PROBLEM DETAILS: Output the entries line for line, everything from the very start down through the line that contains "de 8 a 10 días", including that line.

Dataset entries:

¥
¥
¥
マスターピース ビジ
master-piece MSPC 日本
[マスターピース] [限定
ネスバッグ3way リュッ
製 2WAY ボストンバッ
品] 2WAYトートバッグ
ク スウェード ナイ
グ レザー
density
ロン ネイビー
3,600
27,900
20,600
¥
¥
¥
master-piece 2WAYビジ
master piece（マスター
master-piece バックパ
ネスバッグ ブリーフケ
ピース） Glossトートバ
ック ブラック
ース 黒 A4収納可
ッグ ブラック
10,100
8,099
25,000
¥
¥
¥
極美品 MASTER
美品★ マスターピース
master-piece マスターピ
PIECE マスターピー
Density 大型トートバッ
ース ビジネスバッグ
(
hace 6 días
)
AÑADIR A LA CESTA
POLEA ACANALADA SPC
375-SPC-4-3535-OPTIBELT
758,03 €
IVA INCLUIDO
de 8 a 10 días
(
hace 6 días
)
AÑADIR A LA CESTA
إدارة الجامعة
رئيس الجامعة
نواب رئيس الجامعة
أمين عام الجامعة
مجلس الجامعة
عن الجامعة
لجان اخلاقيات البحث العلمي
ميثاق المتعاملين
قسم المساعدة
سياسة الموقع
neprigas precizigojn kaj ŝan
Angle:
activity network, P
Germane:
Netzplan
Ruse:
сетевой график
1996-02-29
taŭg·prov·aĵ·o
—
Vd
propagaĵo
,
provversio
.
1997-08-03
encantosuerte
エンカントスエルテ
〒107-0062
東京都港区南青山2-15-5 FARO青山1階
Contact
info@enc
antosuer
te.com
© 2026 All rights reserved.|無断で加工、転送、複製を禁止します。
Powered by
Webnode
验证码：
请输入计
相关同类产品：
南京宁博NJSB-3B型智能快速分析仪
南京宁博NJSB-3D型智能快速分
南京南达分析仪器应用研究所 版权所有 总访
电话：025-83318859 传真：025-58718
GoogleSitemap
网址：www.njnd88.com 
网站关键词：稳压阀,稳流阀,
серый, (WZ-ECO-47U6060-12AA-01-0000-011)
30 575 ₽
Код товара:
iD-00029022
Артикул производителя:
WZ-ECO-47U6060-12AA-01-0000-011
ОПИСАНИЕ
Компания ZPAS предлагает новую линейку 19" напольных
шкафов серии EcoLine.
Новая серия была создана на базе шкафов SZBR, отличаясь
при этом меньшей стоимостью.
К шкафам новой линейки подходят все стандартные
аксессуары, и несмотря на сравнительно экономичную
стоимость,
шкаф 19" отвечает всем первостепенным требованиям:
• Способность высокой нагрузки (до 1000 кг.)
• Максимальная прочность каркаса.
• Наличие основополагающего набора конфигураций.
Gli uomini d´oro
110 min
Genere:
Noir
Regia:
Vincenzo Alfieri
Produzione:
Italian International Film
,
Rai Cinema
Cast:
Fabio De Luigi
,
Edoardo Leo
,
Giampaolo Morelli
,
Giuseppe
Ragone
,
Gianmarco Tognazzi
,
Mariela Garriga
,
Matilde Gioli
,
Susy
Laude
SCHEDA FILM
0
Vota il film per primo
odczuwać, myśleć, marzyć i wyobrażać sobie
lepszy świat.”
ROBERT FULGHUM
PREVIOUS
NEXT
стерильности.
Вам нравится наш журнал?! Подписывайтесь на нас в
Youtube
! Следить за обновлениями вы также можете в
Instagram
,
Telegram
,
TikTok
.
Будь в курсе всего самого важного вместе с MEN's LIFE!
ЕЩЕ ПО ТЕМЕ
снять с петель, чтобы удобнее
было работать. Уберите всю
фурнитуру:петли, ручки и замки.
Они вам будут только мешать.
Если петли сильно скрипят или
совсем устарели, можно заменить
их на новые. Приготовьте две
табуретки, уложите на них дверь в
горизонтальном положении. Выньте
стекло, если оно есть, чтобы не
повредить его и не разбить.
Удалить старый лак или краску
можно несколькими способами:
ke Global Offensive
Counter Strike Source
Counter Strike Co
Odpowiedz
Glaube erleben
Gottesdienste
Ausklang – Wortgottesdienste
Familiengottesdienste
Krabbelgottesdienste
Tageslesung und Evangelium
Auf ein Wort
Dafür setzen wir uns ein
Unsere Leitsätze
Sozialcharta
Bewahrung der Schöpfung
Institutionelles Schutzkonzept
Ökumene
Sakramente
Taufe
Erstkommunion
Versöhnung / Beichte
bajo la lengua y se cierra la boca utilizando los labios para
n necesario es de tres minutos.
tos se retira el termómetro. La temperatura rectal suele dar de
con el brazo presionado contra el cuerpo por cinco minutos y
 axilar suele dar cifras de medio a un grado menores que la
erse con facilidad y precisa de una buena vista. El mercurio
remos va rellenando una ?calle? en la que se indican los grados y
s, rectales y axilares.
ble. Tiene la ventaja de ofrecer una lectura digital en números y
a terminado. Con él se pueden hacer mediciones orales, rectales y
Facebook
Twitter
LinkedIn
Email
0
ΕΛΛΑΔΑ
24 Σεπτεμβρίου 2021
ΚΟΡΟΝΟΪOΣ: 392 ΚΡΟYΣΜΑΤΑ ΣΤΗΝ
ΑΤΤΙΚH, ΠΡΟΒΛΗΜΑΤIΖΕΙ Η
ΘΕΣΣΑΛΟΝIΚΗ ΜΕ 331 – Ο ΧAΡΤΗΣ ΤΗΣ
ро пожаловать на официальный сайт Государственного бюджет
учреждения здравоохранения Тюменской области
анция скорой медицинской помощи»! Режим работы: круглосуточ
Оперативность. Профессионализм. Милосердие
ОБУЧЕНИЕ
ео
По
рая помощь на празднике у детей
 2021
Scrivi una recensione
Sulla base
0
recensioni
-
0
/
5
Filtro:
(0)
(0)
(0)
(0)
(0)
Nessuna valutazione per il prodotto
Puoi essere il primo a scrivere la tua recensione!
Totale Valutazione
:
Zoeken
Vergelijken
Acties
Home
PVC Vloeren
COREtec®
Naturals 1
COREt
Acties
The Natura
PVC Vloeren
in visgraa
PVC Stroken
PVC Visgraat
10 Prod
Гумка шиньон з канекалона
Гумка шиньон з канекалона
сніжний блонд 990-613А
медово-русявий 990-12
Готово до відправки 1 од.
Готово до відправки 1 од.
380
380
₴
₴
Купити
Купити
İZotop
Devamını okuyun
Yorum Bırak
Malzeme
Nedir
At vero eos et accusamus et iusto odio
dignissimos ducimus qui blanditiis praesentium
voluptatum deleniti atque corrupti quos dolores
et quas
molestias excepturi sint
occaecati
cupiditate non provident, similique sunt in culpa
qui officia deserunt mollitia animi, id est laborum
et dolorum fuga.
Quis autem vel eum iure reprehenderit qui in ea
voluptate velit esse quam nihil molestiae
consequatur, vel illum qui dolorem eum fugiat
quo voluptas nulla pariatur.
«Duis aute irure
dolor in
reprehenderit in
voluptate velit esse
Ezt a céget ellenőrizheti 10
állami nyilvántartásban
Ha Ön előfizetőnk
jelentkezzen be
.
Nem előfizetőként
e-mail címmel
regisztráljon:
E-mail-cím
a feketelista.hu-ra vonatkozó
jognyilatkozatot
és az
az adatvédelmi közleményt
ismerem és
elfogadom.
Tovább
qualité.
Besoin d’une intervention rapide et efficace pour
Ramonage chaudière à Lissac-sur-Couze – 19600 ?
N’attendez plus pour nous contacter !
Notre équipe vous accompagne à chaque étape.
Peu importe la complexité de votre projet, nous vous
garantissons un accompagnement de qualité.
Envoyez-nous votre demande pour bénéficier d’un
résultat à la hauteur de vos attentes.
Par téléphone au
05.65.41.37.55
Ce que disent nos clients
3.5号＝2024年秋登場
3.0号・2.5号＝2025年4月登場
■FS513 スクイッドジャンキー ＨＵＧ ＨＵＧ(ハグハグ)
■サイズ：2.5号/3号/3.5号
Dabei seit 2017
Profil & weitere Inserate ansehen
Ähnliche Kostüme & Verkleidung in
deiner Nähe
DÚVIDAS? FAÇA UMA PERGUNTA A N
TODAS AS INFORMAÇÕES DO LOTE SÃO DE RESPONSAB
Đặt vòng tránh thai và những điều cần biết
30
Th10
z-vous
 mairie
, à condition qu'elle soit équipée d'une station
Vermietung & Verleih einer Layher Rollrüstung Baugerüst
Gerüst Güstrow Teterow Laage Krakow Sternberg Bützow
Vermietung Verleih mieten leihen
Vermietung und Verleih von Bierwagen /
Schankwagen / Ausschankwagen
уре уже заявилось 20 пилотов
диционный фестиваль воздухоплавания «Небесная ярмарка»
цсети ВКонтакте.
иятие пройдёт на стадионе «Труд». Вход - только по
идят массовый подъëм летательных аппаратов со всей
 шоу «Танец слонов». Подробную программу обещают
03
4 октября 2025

RESULT OF THE EXERCISE:
¥
¥
¥
マスターピース ビジ
master-piece MSPC 日本
[マスターピース] [限定
ネスバッグ3way リュッ
製 2WAY ボストンバッ
品] 2WAYトートバッグ
ク スウェード ナイ
グ レザー
density
ロン ネイビー
3,600
27,900
20,600
¥
¥
¥
master-piece 2WAYビジ
master piece（マスター
master-piece バックパ
ネスバッグ ブリーフケ
ピース） Glossトートバ
ック ブラック
ース 黒 A4収納可
ッグ ブラック
10,100
8,099
25,000
¥
¥
¥
極美品 MASTER
美品★ マスターピース
master-piece マスターピ
PIECE マスターピー
Density 大型トートバッ
ース ビジネスバッグ
(
hace 6 días
)
AÑADIR A LA CESTA
POLEA ACANALADA SPC
375-SPC-4-3535-OPTIBELT
758,03 €
IVA INCLUIDO
de 8 a 10 días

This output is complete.